Saved entries
=== Section Start ===

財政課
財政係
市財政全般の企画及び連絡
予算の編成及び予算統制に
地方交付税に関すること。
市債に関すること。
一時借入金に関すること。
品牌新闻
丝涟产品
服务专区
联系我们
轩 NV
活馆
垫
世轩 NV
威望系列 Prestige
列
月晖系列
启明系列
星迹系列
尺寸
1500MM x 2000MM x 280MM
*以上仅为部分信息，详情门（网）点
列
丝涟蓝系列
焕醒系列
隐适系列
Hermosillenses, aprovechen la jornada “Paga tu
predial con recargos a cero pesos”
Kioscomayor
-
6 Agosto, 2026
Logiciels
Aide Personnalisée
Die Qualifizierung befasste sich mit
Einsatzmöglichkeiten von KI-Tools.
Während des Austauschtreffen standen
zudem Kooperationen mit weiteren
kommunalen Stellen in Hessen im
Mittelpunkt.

=== Section End ===
=== Section Start ===

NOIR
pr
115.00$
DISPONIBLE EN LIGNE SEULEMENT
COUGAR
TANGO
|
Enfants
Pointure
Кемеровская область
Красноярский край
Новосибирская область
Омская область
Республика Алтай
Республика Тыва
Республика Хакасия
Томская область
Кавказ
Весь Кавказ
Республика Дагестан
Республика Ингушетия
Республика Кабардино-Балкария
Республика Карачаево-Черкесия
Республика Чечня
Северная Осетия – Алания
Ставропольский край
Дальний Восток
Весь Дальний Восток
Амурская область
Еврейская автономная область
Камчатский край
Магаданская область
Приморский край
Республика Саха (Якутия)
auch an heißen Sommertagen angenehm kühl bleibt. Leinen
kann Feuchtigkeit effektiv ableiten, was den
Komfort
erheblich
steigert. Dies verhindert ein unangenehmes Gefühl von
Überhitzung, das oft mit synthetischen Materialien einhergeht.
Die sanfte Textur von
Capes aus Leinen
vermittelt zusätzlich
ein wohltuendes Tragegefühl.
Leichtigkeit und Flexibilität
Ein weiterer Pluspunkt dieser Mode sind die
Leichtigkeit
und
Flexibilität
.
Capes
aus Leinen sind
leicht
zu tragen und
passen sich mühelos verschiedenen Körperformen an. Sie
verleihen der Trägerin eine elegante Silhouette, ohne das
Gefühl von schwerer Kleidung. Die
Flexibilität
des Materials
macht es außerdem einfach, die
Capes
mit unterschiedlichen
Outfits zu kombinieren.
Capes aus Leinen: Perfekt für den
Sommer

=== Section End ===

### WHAT YOU WILL DO
Find the word "Leinen" in the entries above and gather every line that holds it.

### TASK RESULT
auch an heißen Sommertagen angenehm kühl bleibt. Leinen
Capes aus Leinen
aus Leinen sind
Capes aus Leinen: Perfekt für den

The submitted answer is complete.